To the chief Musician, A Psalm [or] Song of David. The Targum makes the argument of this psalm to be the coming of the children of Israel out of Egypt, and the giving of the law on Mount Sinai; in which it is followed by many of the Jewish interpreters: but Aben Ezra rejects such an interpretation of it, and thinks that David composed it, concerning the war he had with the uncircumcised nations, the Philistines and others, 2 Samuel 8:1, &c.
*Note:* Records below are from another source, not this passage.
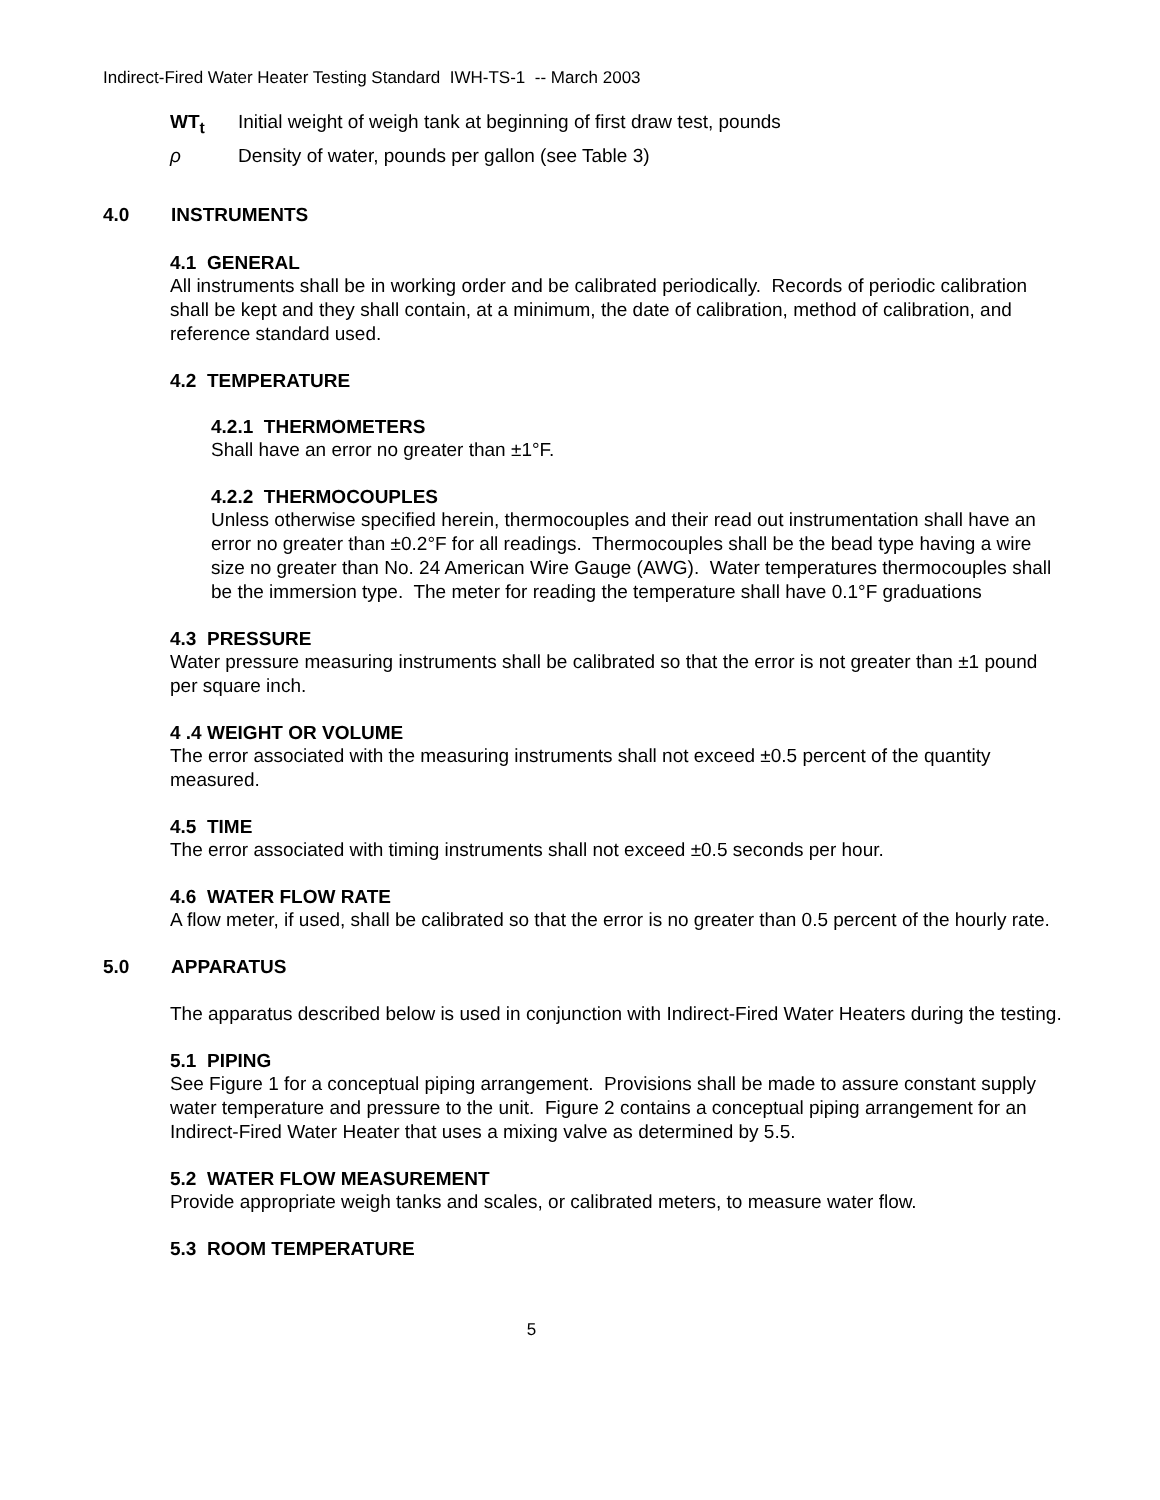Indirect-Fired Water Heater Testing Standard IWH-TS-1 -- March 2003
WT<sub>t</sub> Initial weight of weigh tank at beginning of first draw test, pounds
ρ Density of water, pounds per gallon (see Table 3)
4.0 INSTRUMENTS
4.1 GENERAL
All instruments shall be in working order and be calibrated periodically. Records of periodic calibration shall be kept and they shall contain, at a minimum, the date of calibration, method of calibration, and reference standard used.
4.2 TEMPERATURE
4.2.1 THERMOMETERS
Shall have an error no greater than ±1°F.
4.2.2 THERMOCOUPLES
Unless otherwise specified herein, thermocouples and their read out instrumentation shall have an error no greater than ±0.2°F for all readings. Thermocouples shall be the bead type having a wire size no greater than No. 24 American Wire Gauge (AWG). Water temperatures thermocouples shall be the immersion type. The meter for reading the temperature shall have 0.1°F graduations
4.3 PRESSURE
Water pressure measuring instruments shall be calibrated so that the error is not greater than ±1 pound per square inch.
4 .4 WEIGHT OR VOLUME
The error associated with the measuring instruments shall not exceed ±0.5 percent of the quantity measured.
4.5 TIME
The error associated with timing instruments shall not exceed ±0.5 seconds per hour.
4.6 WATER FLOW RATE
A flow meter, if used, shall be calibrated so that the error is no greater than 0.5 percent of the hourly rate.
5.0 APPARATUS
The apparatus described below is used in conjunction with Indirect-Fired Water Heaters during the testing.
5.1 PIPING
See Figure 1 for a conceptual piping arrangement. Provisions shall be made to assure constant supply water temperature and pressure to the unit. Figure 2 contains a conceptual piping arrangement for an Indirect-Fired Water Heater that uses a mixing valve as determined by 5.5.
5.2 WATER FLOW MEASUREMENT
Provide appropriate weigh tanks and scales, or calibrated meters, to measure water flow.
5.3 ROOM TEMPERATURE
5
And so the title of the Syriac version begins, "a psalm of David, when the kings prepared themselves to fight against him:" and Kimchi says it was composed on account of Sennacherib's army coming against Jerusalem, in the times of Hezekiah, and so delivered by David, under a spirit of prophecy concerning that affair; though he owns that some of their writers interpret it of the war of Gog and Magog, in the times of the Messiah they yet expect. But they are much nearer the truth, who take it that it was written on occasion of the ark being brought to the city of David; seeing it begins with much the same words that Moses used when the ark set forward in his times, Numbers 10:35; and the bringing of which was attended with great joy and gladness, 2 Samuel 6:14; such as the righteous are called upon to express in this psalm, Psalm 68:3. And this being a type of Christ, and of his ascending the holy hill of God, may be allowed of; for certain it is that this psalm treats of the coming of Christ, and of blessings by him, and of victory over his enemies; and particularly of his ascension to heaven, as most evidently appears from Ephesians 4:8; and from prophecies in it, concerning the calling of the Gentiles. Wherefore the latter part of the Syriac inscription of it is very pertinent; "also a prophecy concerning the dispensation of the Messiah, and concerning the calling of the Gentiles to the faith." Jarchi interprets Psalm 68:31 of the Messiah.